With a guy who was paralyzed from the waist down, she meant.
He nodded. “Yeah, I got it.”
“How about you? Have you been, um, active since you got into that chair?”
“Once or twice.”
“Well, well—Des, the ladies’ man. Even a cut cord doesn’t take him out of commission.”
“You sound almost jealous.”
“Me? Nah. I’m not the jealous type.” She thought about it. “Or maybe I am, a little. That’s weird, huh?”
“It’s sweet.”
“Not an adjective that gets applied to me very often. Just who were my rivals for your affection?”
“Nobody you know.”
“That’s probably for the best. I wouldn’t want to have to shoot ’em or anything.”
“One of them was a pro.”
“A bona fide lady of the evening?”
He nodded. “It was my first time after the accident. I needed some reassurance that I was up to the task.”
“How’d you perform?”
“I didn’t embarrass myself too much. You realize I’m not exactly functional south of the border.”
“Hey, at least you won’t get me knocked up.”
“Glass half full.”
“That’s me. Rose-colored shades.”
“So … wanna go for it?”
“I’ve been waiting for you to ask. You’ll just have to walk me through it.” She winced. “Sorry. I keep making really poor choices.”
“Not at all. Tonight you’re making the perfect choice.”
- — -
After that, they did stuff in the bedroom. He showed her how to stimulate his erogenous zones. He couldn’t have an erection, but every part of him above the belt line was hard as rock. At first, she was reluctant to climb on him for fear of inflicting some unspecified injury. But she got over her reservations in a hurry.
The best part was the laughter. When something didn’t go as planned, they both found it hilariously absurd. She’d thought it would be impossible to get an orgasm from laughing too hard. She’d been wrong.
> - — -
“Good for you too?” she asked when it was over. She lay beside him in bed and resisted lighting a cig, if only to avoid the cliché.
“Very good. Better than the pro I hired. Maybe you could consider this a whole new sideline.”
“Just the kind of compliment every gal wants to hear.”
“You mean you don’t find it flattering to be favorably compared to a prostitute?”
“Oh hell, yes I do. I just don’t like to admit it. It might endanger my society debutante status. So tell me, did you have a for-real orgasm?”
“Sure did.
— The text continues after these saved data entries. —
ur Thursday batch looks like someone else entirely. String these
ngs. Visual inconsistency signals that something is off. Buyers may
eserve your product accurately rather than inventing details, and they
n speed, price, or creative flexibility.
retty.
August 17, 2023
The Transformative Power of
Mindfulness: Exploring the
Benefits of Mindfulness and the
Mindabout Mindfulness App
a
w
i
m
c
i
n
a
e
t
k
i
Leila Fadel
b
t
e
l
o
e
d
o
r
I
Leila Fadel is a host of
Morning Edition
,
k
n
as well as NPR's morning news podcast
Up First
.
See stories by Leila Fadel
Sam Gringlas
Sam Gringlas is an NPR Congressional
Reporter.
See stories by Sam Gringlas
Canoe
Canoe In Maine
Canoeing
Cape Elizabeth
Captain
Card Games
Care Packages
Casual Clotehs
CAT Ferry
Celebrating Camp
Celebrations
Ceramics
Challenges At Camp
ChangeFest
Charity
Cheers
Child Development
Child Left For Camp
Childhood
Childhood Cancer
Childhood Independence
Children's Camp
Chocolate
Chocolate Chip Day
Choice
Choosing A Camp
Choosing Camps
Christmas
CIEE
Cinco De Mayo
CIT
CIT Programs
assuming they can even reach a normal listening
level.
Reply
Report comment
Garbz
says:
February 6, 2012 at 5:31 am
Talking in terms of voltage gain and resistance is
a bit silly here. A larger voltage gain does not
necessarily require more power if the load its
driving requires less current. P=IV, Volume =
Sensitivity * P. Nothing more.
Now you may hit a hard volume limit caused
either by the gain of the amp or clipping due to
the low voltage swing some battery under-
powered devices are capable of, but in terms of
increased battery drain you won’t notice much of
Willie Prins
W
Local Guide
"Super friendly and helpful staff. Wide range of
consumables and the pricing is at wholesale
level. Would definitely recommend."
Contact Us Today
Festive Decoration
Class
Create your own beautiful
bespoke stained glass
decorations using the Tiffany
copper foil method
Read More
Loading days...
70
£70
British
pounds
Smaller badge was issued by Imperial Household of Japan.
A full-body orgasm. It doesn’t matter if the usual equipment is on the fritz. There are workarounds. And you know, ninety percent of an orgasm is mental.”
“Where’d you read that?”
“Gimp Monthly.” She heard him chuckle. “No, I just made it up.”
“You’re weird, Des.”
“Says the female hitman who’s being stalked by the Asian mob.”
“Gotta admit, that was one of your better comebacks.”
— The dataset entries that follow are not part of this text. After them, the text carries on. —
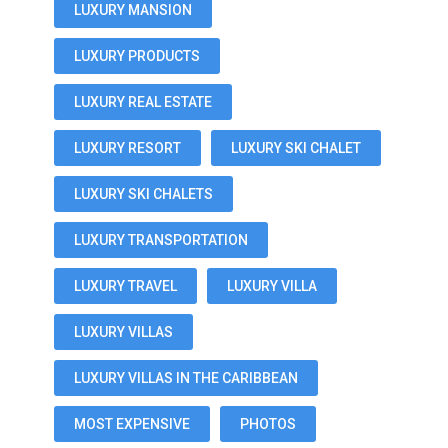
LUXURY MANSION
LUXURY PRODUCTS
LUXURY REAL ESTATE
LUXURY RESORT
LUXURY SKI CHALET
LUXURY SKI CHALETS
LUXURY TRANSPORTATION
LUXURY TRAVEL
LUXURY VILLA
LUXURY VILLAS
LUXURY VILLAS IN THE CARIBBEAN
MOST EXPENSIVE
PHOTOS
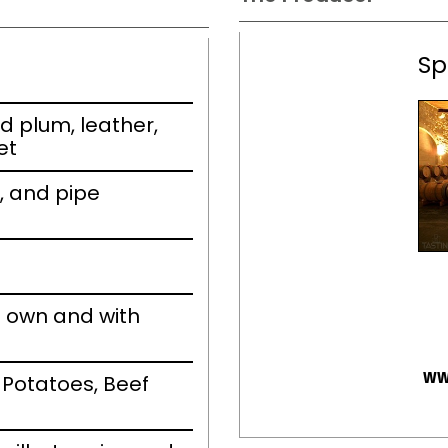
Sp
d plum, leather,
et
t, and pipe
s own and with
ww
 Potatoes, Beef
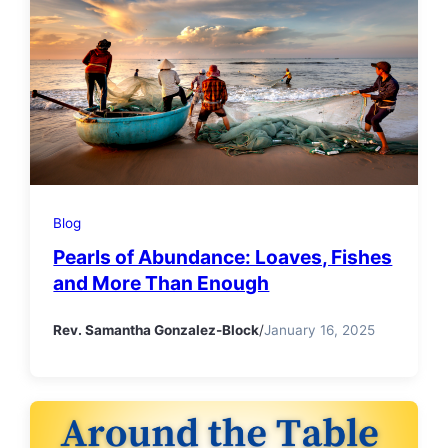
Blog
Pearls of Abundance: Loaves, Fishes
and More Than Enough
Rev. Samantha Gonzalez-Block
/
January 16, 2025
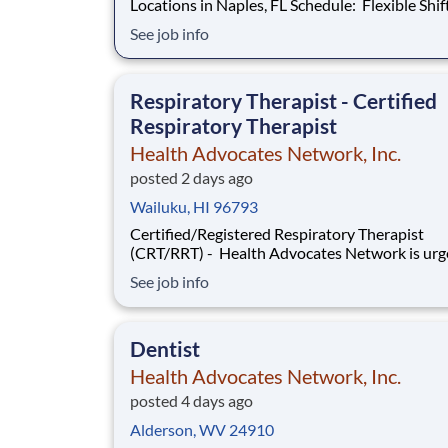
Locations in Naples, FL Schedule: Flexible Shifts
Available Pay: $33.00 per hour Join a skilled
See job info
operating room team where every day is hands
a CVOR Surgical Technician, you’ll scrub for sur
assist the team, and ens
Respiratory Therapist - Certified
Respiratory Therapist
Health Advocates Network, Inc.
posted 2 days ago
Wailuku, HI 96793
Certified/Registered Respiratory Therapist
(CRT/RRT) - Health Advocates Network is urg
hiring CRT/RRT with at least 2 years of recent
See job info
care experience! This is a full-time contract pos
Wailuku, HI . IMMEDIATE STARTS! Travel package: $
1,940 .00 weekly Shift:
Dentist
Health Advocates Network, Inc.
posted 4 days ago
Alderson, WV 24910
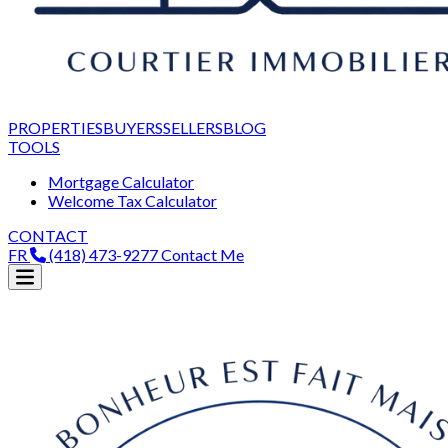
PROPERTIES
BUYERS
SELLERS
BLOG
TOOLS
Mortgage Calculator
Welcome Tax Calculator
CONTACT
FR
(418) 473-9277
Contact Me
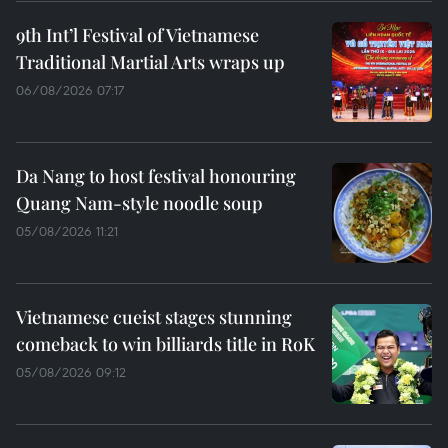
9th Int’l Festival of Vietnamese
Traditional Martial Arts wraps up
06/08/2026 07:17
Da Nang to host festival honouring
Quang Nam-style noodle soup
05/08/2026 11:21
Vietnamese cueist stages stunning
comeback to win billiards title in RoK
05/08/2026 09:12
He pulled himself higher on the pillows. “Go on. Light one. You know you want to.”
She sighed. He was right. She really did want to.
A match flared, and she started up a cigarette. Des, of course, didn’t smoke. Healthy eater, workout addict—if he had any vices, she’d missed them. Well, until now. Some of the things they’d done tonight had to qualify as vices in somebody’s book.
She nursed the cigarette in silence, trying to blow smoke rings, a skill she’d never mastered. Branches flogged the side of the house. Rain flung itself fitfully against the windows.
“So … think we’ll be doing this again?” he asked.
“On a regular basis, I’m thinking. Why not?”
“I just wondered if you might want someone who isn’t, you know, half a man.”
“You’re all man, Des. Don’t kid yourself.”
“I’m damaged, though.”
“Everybody’s damaged. Everybody has issues. Look”—she heaved a breath—“I shot a guy today, for Chrissakes.”
She wondered how he would take this news. To his credit, he didn’t even flinch.